Le commentaire de KUB : « Prouesse stylistique, écriture débridée, Au Cœur des Ombres étonne par son parti-pris formel, qui s’adresse de manière inhabituelle à notre imaginaire. Les ombres ont-elles seulement un cœur ? Peut-on impunément s’emparer du cœur d’autrui ? Le film nous questionne avant tout par des métaphores visuelles, dans une atmosphère surréaliste qui ouvre un champ plastique dont les réalisatrices, Alice Guimarães et Mónica Santos, s’emparent avec jubilation. Au Cœur des Ombres est aussi un hommage au Film Noir, un genre qu’elles réinvestissent avec un point de vue féministe, qui contribue à la singularité et à la force de leur film. »

O CASACO ROSA / La Veste Rose
de Monica Santos
Dans les années 60 au Portugal, une Veste Rose quitte la penderie et transforme l’atelier de couture en salle de torture… Un film en stop motion qui évoque de manière métaphorique la trajectoire de Rosa Casaco, un officier de la police politique portugaise.
2022 • Portugal / France • coproduction Animais AVPL / Um Segundo Filmes / Vivement lundi ! / Arte France avec la participation de l’ICA Portugais, du CNC, de Bretagne Cinéma, de la Procirep et de l’Angoa
Scénariste : Mónica Santos • image : Manuel Pinto Barros, Pedro Negrão • musique : Pedro Marques, Pedro Da Silva Martins • décors : Daniel Fonseca, Joana Nogueira, Matilde Camacho, Milton Pacheco, Nurian Brandão, Patrícia Rodrigues, Mónica Santos • animation : Joana Nogueira, Mónica Santos, Patrícia Rodrigues, Rita Sampaio • mixage : Damien Tronchot • Création sonore : Kévin Feildel • producteurs : Jean-François Le Corre, Vanessa Ventura, Nuno Amorim, Humberto Rocha, Pedro Medeiro

Le commentaire d’extra court : « Singulière proposition que ce film d’animation en pixilation. Une fantaisie chantée et musicale pour mieux raconter l’horreur d’une dictature. Des mélodies allègres et des couleurs sucrées, pour mieux glisser vers l’horreur sublimée de la torture. C’est le portrait d’un homme surnommé Casaco Rosa, littéralement “veste rose”, véritable orchestrateur de torture sous le régime dictatorial portugais.
Après Amélia & Duarte et Au cœur des ombres, la réalisatrice Monica Santos creuse son sillon dans cette technique de “pixi”, procédé de filmage et de décomposition/recomposition image par image. L’effet saccadé autorise toutes les fantasmagories. Même au service d’un sujet sombre comme celui de La veste rose. Le contraste crée un fossé ici signifiant pour raconter le passé du pays. L’action explorée à travers une maison de papier en volume d’un livre, dans laquelle la caméra pénètre puis ressort à la fin, se passe en 1974, dernière année du régime de Salazar, avant la Révolution des œillets du 25 avril. La veste rose fait œuvre de mémoire à travers le pouvoir enchanteur et instructif du cinéma. Un véritable petit théâtre, pour mieux témoigner de son pays et de son histoire. »
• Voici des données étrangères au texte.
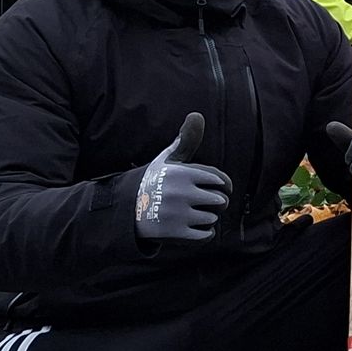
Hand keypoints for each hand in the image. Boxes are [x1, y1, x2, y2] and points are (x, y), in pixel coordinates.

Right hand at [134, 112, 231, 242]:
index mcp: (183, 173)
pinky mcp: (175, 233)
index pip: (221, 181)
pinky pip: (206, 236)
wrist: (127, 210)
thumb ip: (186, 140)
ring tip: (192, 214)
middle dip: (216, 204)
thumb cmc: (154, 181)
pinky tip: (193, 227)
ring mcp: (178, 214)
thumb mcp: (168, 160)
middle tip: (205, 204)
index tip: (220, 189)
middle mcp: (181, 192)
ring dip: (207, 219)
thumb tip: (197, 114)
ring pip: (213, 219)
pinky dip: (204, 234)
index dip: (224, 186)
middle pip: (220, 201)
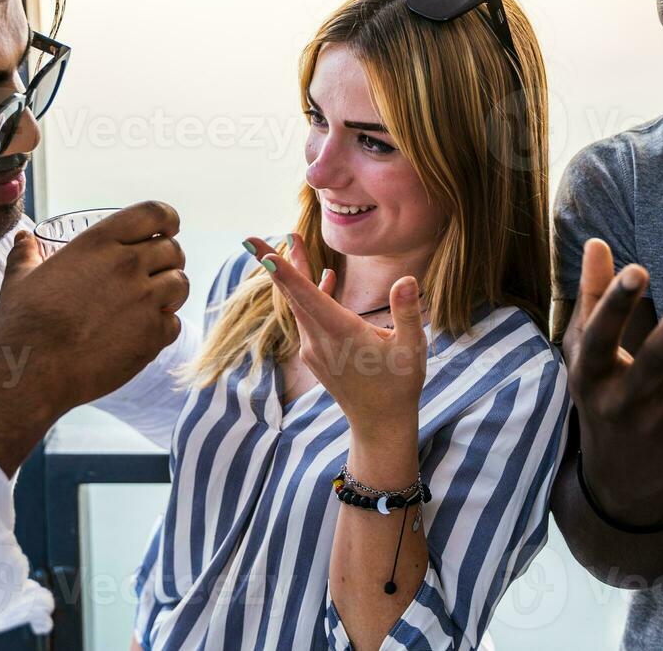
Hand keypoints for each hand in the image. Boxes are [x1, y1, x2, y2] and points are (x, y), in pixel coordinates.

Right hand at [0, 201, 188, 407]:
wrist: (33, 371)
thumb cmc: (22, 324)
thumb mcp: (19, 280)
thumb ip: (25, 255)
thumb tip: (23, 238)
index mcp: (98, 242)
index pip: (154, 213)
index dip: (168, 219)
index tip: (169, 228)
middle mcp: (127, 265)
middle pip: (172, 249)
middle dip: (169, 259)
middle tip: (157, 272)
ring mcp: (144, 300)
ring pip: (181, 283)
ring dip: (171, 291)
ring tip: (155, 302)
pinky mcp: (152, 334)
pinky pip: (174, 323)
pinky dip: (163, 328)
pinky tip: (143, 333)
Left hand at [245, 234, 424, 433]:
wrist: (379, 424)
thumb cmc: (398, 385)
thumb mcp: (412, 349)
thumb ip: (406, 312)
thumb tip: (406, 279)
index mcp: (341, 334)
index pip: (308, 298)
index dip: (286, 274)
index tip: (264, 254)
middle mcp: (320, 341)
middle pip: (293, 295)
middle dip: (276, 263)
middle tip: (250, 239)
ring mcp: (314, 349)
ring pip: (298, 305)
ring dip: (294, 274)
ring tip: (293, 242)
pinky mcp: (316, 354)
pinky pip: (307, 317)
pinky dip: (310, 294)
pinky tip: (325, 277)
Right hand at [569, 238, 662, 517]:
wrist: (621, 473)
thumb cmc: (600, 395)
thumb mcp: (585, 353)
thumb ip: (593, 297)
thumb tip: (598, 243)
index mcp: (591, 376)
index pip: (601, 337)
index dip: (616, 304)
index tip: (638, 270)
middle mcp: (627, 399)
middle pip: (662, 353)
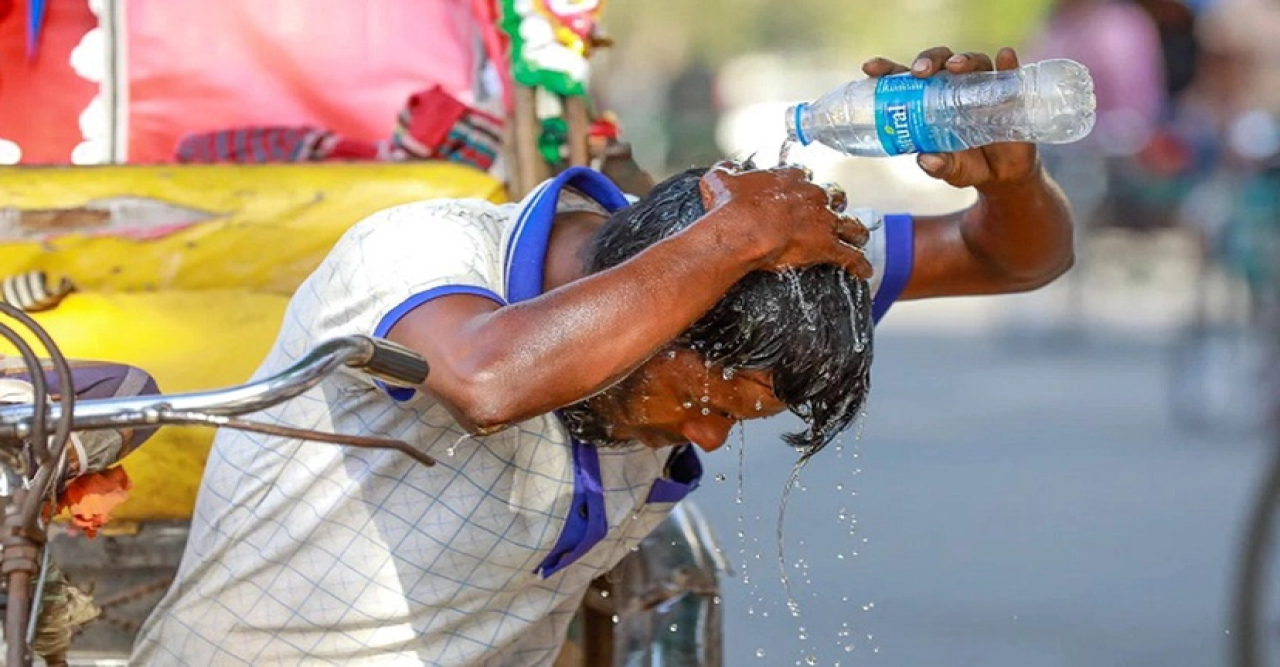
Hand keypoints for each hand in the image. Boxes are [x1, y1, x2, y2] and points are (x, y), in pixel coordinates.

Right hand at [698, 160, 871, 278]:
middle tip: (831, 212)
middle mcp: (812, 195)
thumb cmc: (730, 207)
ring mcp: (823, 221)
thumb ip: (725, 170)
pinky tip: (864, 271)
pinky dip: (859, 264)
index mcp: (790, 178)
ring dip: (855, 231)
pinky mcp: (827, 245)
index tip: (799, 192)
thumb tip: (726, 167)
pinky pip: (850, 256)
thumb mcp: (720, 180)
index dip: (803, 185)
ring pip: (850, 224)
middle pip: (834, 196)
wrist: (740, 232)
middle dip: (835, 203)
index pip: (804, 176)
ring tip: (859, 237)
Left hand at [862, 46, 1041, 190]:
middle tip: (920, 73)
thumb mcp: (950, 170)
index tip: (870, 69)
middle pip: (937, 63)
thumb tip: (926, 159)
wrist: (1002, 175)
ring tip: (956, 67)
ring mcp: (980, 88)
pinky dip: (1006, 64)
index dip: (887, 70)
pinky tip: (1004, 57)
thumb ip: (938, 166)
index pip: (904, 78)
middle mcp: (952, 88)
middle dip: (927, 62)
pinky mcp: (1007, 92)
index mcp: (927, 101)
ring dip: (963, 60)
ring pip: (971, 63)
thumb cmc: (967, 165)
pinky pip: (1007, 73)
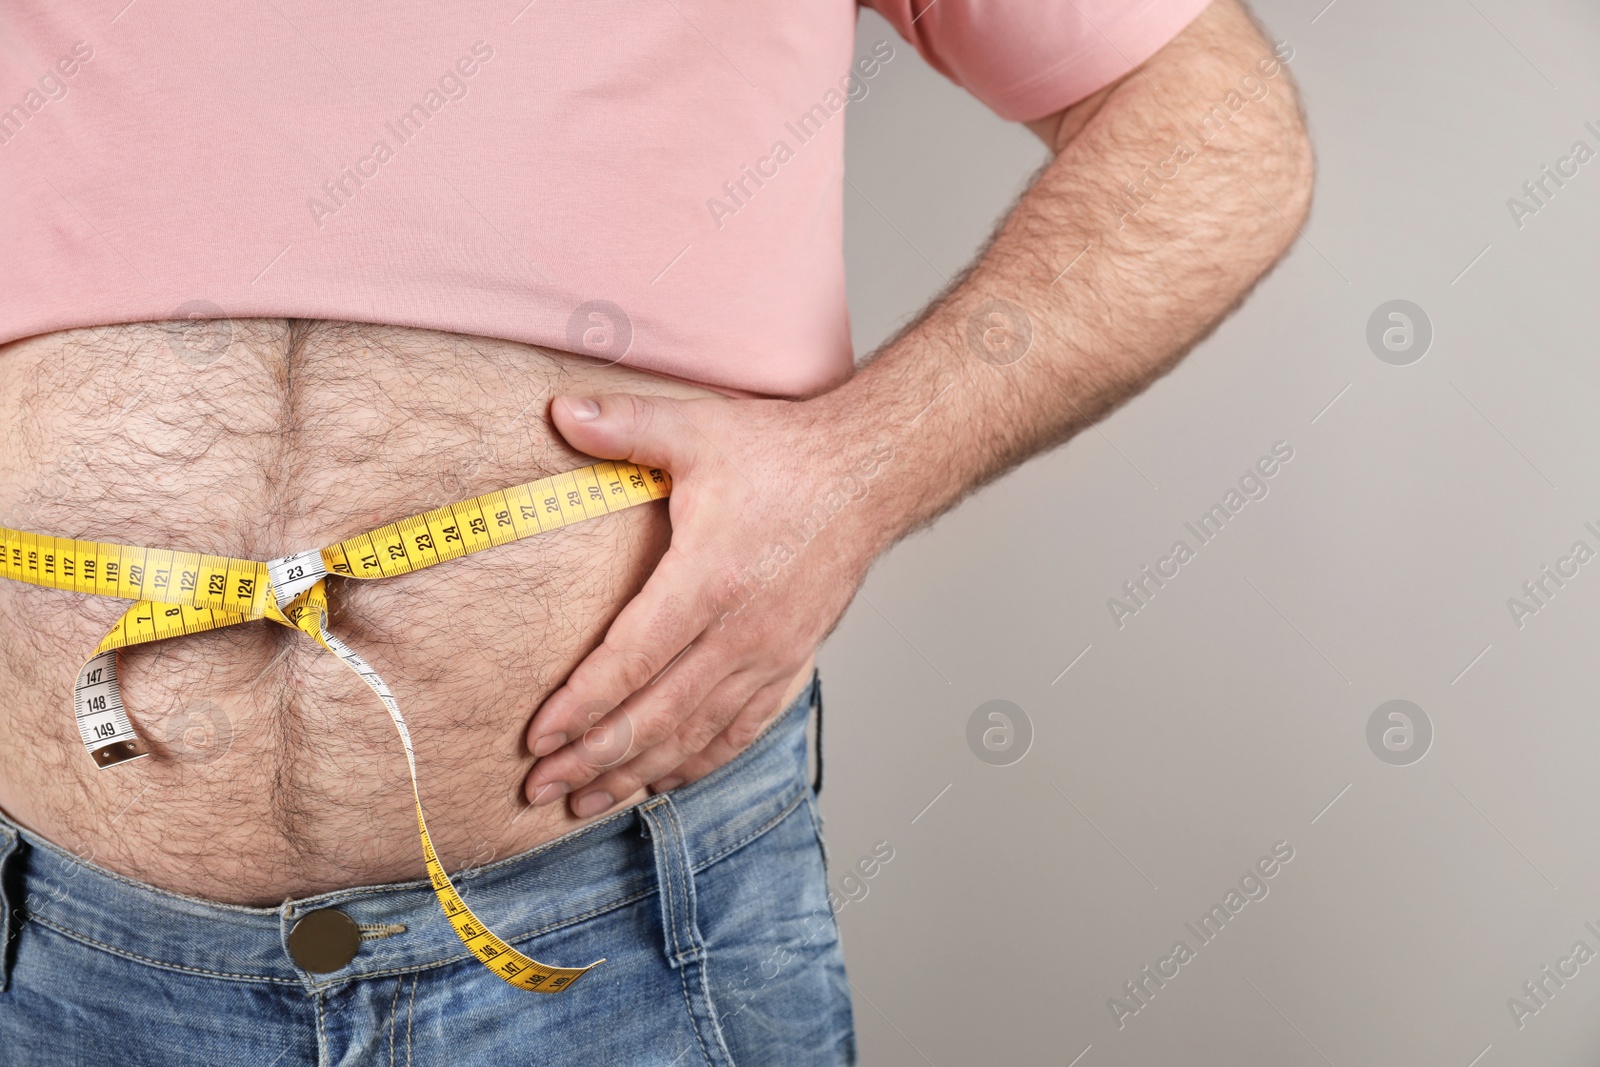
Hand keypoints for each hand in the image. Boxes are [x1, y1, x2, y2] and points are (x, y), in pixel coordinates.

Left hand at [522, 391, 896, 817]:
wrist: (871, 472)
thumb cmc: (785, 453)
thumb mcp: (699, 430)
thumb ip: (625, 425)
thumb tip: (558, 411)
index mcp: (709, 580)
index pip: (631, 662)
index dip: (580, 707)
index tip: (536, 740)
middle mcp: (742, 631)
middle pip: (657, 716)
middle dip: (593, 759)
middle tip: (539, 790)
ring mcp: (772, 654)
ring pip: (696, 735)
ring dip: (638, 772)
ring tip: (586, 804)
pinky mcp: (793, 660)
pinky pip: (742, 729)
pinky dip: (699, 761)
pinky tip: (665, 781)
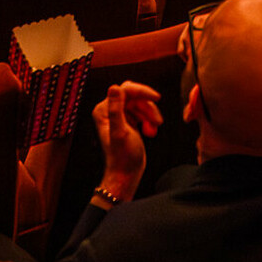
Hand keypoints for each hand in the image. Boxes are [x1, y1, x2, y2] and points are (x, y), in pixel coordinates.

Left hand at [93, 80, 161, 198]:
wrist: (126, 174)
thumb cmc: (122, 158)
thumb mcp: (121, 132)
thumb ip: (116, 109)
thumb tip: (114, 87)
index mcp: (104, 111)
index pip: (126, 90)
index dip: (143, 92)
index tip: (156, 98)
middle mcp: (109, 111)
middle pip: (135, 97)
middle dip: (148, 108)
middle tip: (157, 120)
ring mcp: (119, 116)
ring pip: (140, 104)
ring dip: (150, 115)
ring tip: (154, 128)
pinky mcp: (128, 122)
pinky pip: (142, 113)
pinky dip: (149, 120)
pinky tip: (151, 131)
Mónica Santos a étudié au Royal College of Art, Communication Arte & Design à Londres. Avec Alice Guimarães, elle a co-réalisé deux courts métrages fusionnant prise de vue réelle en pixilation et animation stop-motion. Amelia & Duarte (2016) et Entre Sombras (Au Coeur des ombres – 2018) ont connu une large reconnaissance internationale, Au coeur des ombres – déjà coproduit par Animais et Vivement Lundi ! – remportant le Sophia du film d’animation 2019 décerné par l’Académie du cinéma portugais et recevant, la même année, une nomination au César du court métrage d’animation.